Moving forward, the field needs work that takes both broad multidimensional approaches (as in27,28,29) as well uni-dimensional approaches (as in the present study). While our study focuses primarily on one dimension (AA) at the expense of others, other studies may ‘miss the trees for the forest’ by failing to understand any one dimension in isolation. As we show here, considering a dimension in isolation (in this case area) leads to very different results from those that have been documented before. For this reason, we believe that existing models27,28,29 may benefit from considering what cues ought to be controlled, based on independent evidence exploring each cue independently.

Instances of apparent number dominance

Theoretical and pragmatic implications aside, there are notable cases where number appears to be preferentially processed over area. For example, in a categorization task in which stimuli varied in both number and area, people (and children, and non-human primates) spontaneously categorized ambiguous stimuli using number and not area30. Similarly, in a judgment task without explicit instructions (e.g., “Which has more?”), models revealed a preference for numerical information over area information28. Additionally, in some tasks even human infants appear to be more sensitive to changes in number than area (31, but see5,6,20).

However, the first two examples above fail to disambiguate implicit processing vs. decision-making. For example, you can imagine being asked which has more: twenty small circles, or a single massive circle? To make that decision, one would almost be forced to make an explicit choice between area vs. number. Without believing that one dimension is more important than the other, observers may arbitrarily decide that they were meant to choose one dimension or the other. In other words, when forced to reason about amount (i.e., when one is making a decision about quantity), people may rely on number—yet this reliance implies nothing about visual processing and whether people preferentially see number. Therefore, additional evidence is needed to defend these strong claims. Infants preferentially attending to changes in number could be because of a similar kind of explicit attention, or because of a simple confound with perceived area (see12), especially since other work suggests that area acuity may be comparable to, or superior to, number acuity early in development4,5,6,20. In addition, work documenting spontaneous categorization based on number30 did not control for perceived area and perceived number; it is entirely possible (if not likely, given how perceived area differs from true area; e.g.,12) that this result is explained by differences in the discriminability of the area vs. number changes. Indeed, recent work suggests that perceived area may influence these results34.

——————————

== Set of tasks ==
**A.** Revise the passage on number and area perception from "Instances of apparent" through "(31, but see5,6,20).", putting "displays" in place of "stimuli".
**B.** Carry the passage on number and area perception forward past its last sentence.

——————————

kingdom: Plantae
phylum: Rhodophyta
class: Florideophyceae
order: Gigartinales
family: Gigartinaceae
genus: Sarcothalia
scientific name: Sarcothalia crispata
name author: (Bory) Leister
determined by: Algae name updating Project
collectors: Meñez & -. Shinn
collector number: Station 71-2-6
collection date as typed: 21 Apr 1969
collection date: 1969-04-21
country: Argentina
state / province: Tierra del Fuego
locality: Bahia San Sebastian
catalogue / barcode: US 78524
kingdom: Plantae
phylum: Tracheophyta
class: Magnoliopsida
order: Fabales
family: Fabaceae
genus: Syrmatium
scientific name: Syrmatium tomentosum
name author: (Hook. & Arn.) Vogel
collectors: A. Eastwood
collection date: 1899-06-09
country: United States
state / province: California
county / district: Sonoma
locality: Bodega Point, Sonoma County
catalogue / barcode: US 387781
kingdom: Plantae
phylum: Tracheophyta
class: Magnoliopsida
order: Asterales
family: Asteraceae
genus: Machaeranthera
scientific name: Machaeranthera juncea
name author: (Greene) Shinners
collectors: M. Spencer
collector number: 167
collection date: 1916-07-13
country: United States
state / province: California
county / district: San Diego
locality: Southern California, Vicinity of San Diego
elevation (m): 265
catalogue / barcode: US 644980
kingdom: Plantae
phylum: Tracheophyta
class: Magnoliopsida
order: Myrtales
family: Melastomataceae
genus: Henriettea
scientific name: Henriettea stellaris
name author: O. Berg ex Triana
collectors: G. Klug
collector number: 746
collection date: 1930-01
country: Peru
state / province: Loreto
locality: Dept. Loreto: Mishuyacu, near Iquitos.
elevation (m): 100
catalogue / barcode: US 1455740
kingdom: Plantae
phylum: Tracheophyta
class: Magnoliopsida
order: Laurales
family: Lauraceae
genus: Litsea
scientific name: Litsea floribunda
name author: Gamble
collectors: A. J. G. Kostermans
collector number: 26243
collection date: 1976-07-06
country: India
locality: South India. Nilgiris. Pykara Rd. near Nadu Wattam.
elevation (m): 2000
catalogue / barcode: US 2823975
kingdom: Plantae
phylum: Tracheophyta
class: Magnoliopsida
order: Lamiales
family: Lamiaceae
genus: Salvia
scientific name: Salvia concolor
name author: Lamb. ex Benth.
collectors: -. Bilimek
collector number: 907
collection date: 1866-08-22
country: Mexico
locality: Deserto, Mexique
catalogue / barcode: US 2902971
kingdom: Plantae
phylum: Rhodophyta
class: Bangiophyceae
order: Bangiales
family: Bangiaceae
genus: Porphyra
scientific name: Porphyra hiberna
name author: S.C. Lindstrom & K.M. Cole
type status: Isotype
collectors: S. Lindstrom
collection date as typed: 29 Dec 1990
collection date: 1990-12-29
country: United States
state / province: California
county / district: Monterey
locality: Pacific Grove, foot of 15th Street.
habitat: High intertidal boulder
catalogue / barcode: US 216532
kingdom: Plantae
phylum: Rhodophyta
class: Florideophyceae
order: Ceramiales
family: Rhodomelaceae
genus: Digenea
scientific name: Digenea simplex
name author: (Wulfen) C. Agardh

——————————

== Answers for this exercise ==
**A.**
Instances of apparent number dominance

Theoretical and pragmatic implications aside, there are notable cases where number appears to be preferentially processed over area. For example, in a categorization task in which displays varied in both number and area, people (and children, and non-human primates) spontaneously categorized ambiguous displays using number and not area30. Similarly, in a judgment task without explicit instructions (e.g., “Which has more?”), models revealed a preference for numerical information over area information28. Additionally, in some tasks even human infants appear to be more sensitive to changes in number than area (31, but see5,6,20).

**B.**
Possible limitations

Given that our studies were conducted online, could observers’ viewing conditions influence the interpretation of our results? For example, the smallest discs in our studies were only 20 pixels in diameter, which may seem small if viewed on a mobile device like a cell phone. Could our results be distorted because some participants were simply unable to view the smallest discs? Such an influence seems unlikely (if not impossible). First, our task was designed so as to require key press inputs. To the best of our knowledge, our task could not be completed on a mobile device without attaching a separate keyboard, which is an extremely unusual situation. Second, and more importantly, our stimuli were sufficiently large and were presented in such a way that should have been clearly visible for all observers. As explained in the methods, other widely cited studies on numerosity perception use discs as small as \(0.04^{\circ }\) of visual angle35—yet the smallest possible size of any disc in our studies (for the observer with the worst viewing conditions) would be many times this size. Finally, to be absolutely sure that viewing conditions could not have distorted our results, we separately analyzed the data based on screen size. Whether we look at the 50% of participants with the largest screen size or the 50% of participants with the smallest screen size, all of the patterns reported here are the same. In other words, we have no reason to believe that screen size had any effect on our results.

Conclusion

Across numerous paradigms and stimuli configurations, one salient pattern consistently emerges: area influences number approximation but not the other way around. This is a fundamentally different pattern from what has been observed in tasks that do not control for perceived area, or AA. These findings raise pragmatic challenges for the field of numerical cognition (e.g., how should we think about and control area in displays such as these?), while offering a new theoretical perspective on the relation between number and area in vision: that number may not be so special after all.

Materials and methods

For each experiment, observers were recruited via Amazon’s Mechanical Turk (100 each for Experiments 1, 2a, and 2b; 80 each for Experiments 3 and 4. Observers were excluded if and only if they began but did not complete the task (5 for Experiment 1a, 1 for Experiment 1b, 3 for Experiment 2a, 1 for Experiment 3, and 2 from Experiment 4). All observers provided informed consent prior to participation, and these studies were approved by the Institutional Review Board (IRB) at Yale University. All of the experiments were conducted in accordance with the IRB’s guidelines and regulations.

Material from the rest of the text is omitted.